Il report annuale redatto da Hotels.com – “The Chinese International Travel Monitor 2013” – oltre ad approfondire, attraverso la somministrazione di un sondaggio a turisti e strutture ricettive, questioni tecniche legate agli aspetti logistici ed economici del rilancio del turismo internazionale cinese, si concentra anche su aspetti maggiormente legati alle preferenze ed agli orientamenti dei turisti nonché al livello di preparazione delle realtà alberghiere ad accogliere un target turistico così particolare per cultura ed esigenze.

Il monitoraggio si effettua attraverso un sondaggio mirato a stimare l’impatto della crescita economica sul turismo estero dei viaggiatori cinesi [vedi Report 2012 – I nuovi viaggiatori internazionali cinesi] e, per converso, sulla risposta che le strutture ricettive internazionali danno a questo incremento del trend dei cinesi a viaggiare fuori dai propri confini nazionali.
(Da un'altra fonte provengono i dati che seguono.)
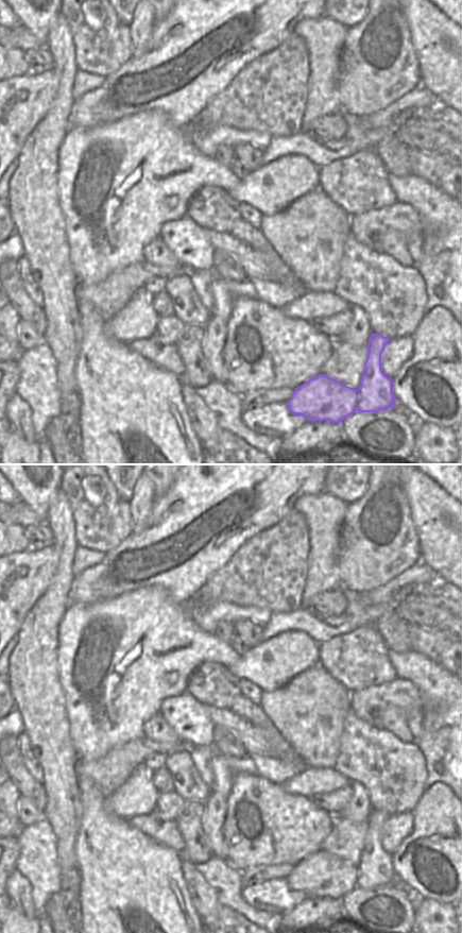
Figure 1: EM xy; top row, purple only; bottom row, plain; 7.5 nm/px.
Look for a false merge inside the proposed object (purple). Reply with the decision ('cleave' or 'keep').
keep

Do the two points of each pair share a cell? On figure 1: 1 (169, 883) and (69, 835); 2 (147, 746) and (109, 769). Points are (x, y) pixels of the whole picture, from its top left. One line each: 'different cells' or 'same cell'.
1: different cells
2: same cell

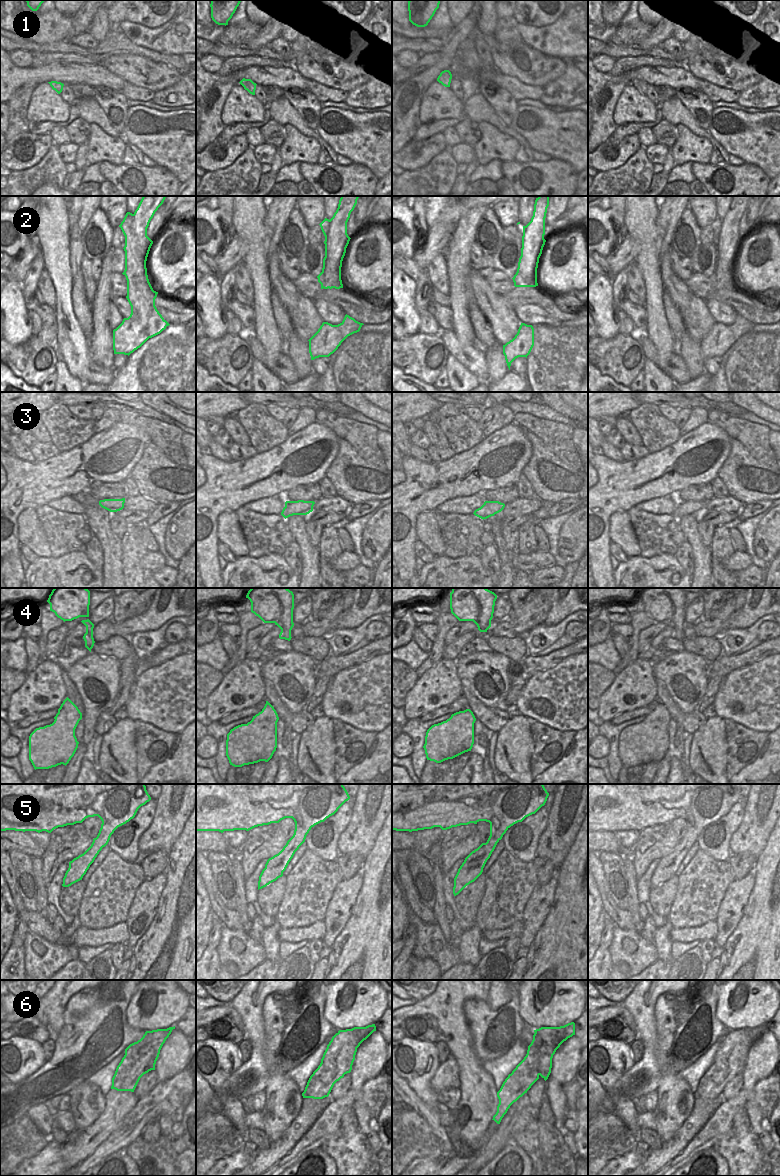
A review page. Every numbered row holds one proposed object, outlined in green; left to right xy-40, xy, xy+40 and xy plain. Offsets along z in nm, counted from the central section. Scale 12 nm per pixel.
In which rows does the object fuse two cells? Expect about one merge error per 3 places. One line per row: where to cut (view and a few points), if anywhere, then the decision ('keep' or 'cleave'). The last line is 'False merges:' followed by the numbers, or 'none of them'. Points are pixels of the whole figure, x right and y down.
1: xy (241, 80), (253, 83) | cleave
2: xy-40 (134, 214), (134, 232), (125, 237) | cleave
3: no cut | keep
4: no cut | keep
5: no cut | keep
6: xy+40 (540, 1045), (539, 1074) | cleave
False merges: 1, 2, 6

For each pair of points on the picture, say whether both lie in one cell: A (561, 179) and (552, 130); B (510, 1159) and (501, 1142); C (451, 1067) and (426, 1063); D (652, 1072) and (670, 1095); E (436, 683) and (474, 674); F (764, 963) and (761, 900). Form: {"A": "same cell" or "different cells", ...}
{"A": "different cells", "B": "different cells", "C": "different cells", "D": "different cells", "E": "different cells", "F": "same cell"}

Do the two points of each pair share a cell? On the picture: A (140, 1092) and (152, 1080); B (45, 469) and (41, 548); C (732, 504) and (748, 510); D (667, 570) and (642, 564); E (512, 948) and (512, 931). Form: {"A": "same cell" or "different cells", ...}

I numeri rilevati da questa analisi parlano chiaro: negli anni il turismo cinese è letteralmente esploso.

Alcuni numeri: triplicati i viaggi in Australia; il Regno Unito è registrato come la seconda meta in assoluto del 2012; i cinesi risultano i maggior i fruitori di “viaggi di lusso” alle Maldive; nel 2012 l’Ambasciata americana in Cina ha stampato più di 1,34 milioni domande per visti turistici.

I cinesi risultano essere anche coloro che maggiormente hanno speso, nel 2012, per effettuare viaggi all’estero (102 miliardi di dollari, i 40% in più rispetto al 2011).

Le motivazioni per un così ampio respiro internazionale risiedono soprattutto nelle minori restrizioni poste dal Governo cinese sui viaggi internazionali e su un aumento sensibile della fascia media della popolazione con maggiori disponibilità economiche.

Ospiti cinesi: un mercato da 200 milioni di viaggi oltremare

Con un volume di viaggi oltremare pari a 83 milioni (stimati ad aumentare, entro il 2020, fino a raggiungere i 200 milioni), i cinesi hanno surclassato nella classifica Germania e Stati Uniti.

La strategia politica dietro questi numeri così importanti ha un suo sviluppo ben preciso: il governo cinese sta iniziando ad incoraggiare gli impiegati ad utilizzare i loro giorni di riposo ed a permettere maggiore flessibilità ai lavoratori sulla scelta di quando e dove viaggiare.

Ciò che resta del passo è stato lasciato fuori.